In its capacity as Scotland’s biggest conservation charity, having responsibility for some of the nation’s best-known landmarks, beauty spots and historic sites, it will need to generate at least £4.6m a year on average for the next ten years.
In bald terms, that represents more than a third of what it already spends, that figure being £11.6m. This money is largely funded by its 320,000-strong membership and private donors.
Culzean Castle - funds required during the next decade |
Kenneth Calman, the organisation’s chairman, has warned NTS will have some “harsh truths to grapple with” over the next few years because of the “enormous” sums of cash involved in maintaining its estate, which includes more than 1,500 sites, properties and buildings. However, the charity’s trustees are said to have described the prospect of raising the cash as “challenging, but do-able”.
There are plans afoot to raise the money by attracting tens of thousands of new members every year over the next decade, generating more income from individual properties and running multi-million-pound fundraising campaigns around the world are being planned in an effort to raise the extra funds.
But the £46m figure – described as NTS’s additional “cost of care” bill – does not include major projects to improve visitor facilities, such as those proposed at the birthplace of David Livingstone in Lanarkshire.
The extra funding will go towards maintaining, restoring and repairing historic buildings, landmarks and monuments, as well as caring for beauty spots ranging from parks and gardens to Munros.
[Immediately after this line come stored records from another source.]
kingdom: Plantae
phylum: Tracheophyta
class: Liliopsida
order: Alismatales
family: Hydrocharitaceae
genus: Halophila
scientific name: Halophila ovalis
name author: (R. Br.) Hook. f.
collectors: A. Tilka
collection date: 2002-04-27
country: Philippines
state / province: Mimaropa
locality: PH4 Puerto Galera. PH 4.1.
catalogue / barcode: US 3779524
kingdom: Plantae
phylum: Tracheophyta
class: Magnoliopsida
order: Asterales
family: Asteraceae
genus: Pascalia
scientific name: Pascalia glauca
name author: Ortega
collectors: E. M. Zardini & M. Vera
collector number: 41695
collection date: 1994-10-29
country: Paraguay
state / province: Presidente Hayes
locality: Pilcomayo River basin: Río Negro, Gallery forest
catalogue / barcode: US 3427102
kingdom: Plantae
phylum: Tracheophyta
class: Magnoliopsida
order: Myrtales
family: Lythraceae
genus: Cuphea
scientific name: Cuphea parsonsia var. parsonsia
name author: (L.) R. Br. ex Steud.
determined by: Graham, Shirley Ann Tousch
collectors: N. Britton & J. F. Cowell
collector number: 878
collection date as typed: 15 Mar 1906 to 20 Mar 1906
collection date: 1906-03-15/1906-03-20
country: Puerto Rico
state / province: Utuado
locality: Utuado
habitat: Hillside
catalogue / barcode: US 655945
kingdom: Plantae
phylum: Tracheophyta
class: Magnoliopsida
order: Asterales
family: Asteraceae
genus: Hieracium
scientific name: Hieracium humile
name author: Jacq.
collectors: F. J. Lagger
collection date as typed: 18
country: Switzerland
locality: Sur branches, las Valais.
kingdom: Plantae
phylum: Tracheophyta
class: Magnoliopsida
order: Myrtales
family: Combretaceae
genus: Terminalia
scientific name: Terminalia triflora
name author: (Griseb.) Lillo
NTS – which sold its headquarters in Edinburgh’s Charlotte Square to help head off a previous financial crisis – is responsible for 129 attractions and nature reserves across 200,000 acres of countryside.
The trust is Scotland’s biggest conservation charity with having in the region of 320,000 members. It has spent 18 months drawing up the financial blueprint for the future, with its findings emerging in the wake of a separate exercise to rank properties in terms of their heritage significance.
Among those heading the priority list over the next decade will be the islands of Iona, Staff, Canna and St Kilda, the battlefields at Bannockburn and Culloden, plus Ben Lawers and Ben Lomond, both Munros.
Other attractions expected to be given top priority include the birthplace of Robert Burns and Culzean Castle, both in Ayrshire; Falkland Palace in Fife; Brodick Castle and its grounds on the island of Arran, and Newhailes mansion house in East Lothian.
Trust chiefs say that the ten-year plan is aimed at achieving a “gold standard” quality of care for the sites and attractions under its stewardship.
Terry Levinthal, director of conservation at the trust, said: “This is really about establishing the trust’s work plan for the next ten years and mapping out all the things we want to do … It’s about getting everything in our portfolio up to a standard that we want it to be in.”
Writing in the NTS members’ magazine, Sir Kenneth said: “There are some harsh truths to grapple with as we face the challenge of conserving and interpreting our heritage. Not least is the enormous amount of money needed.”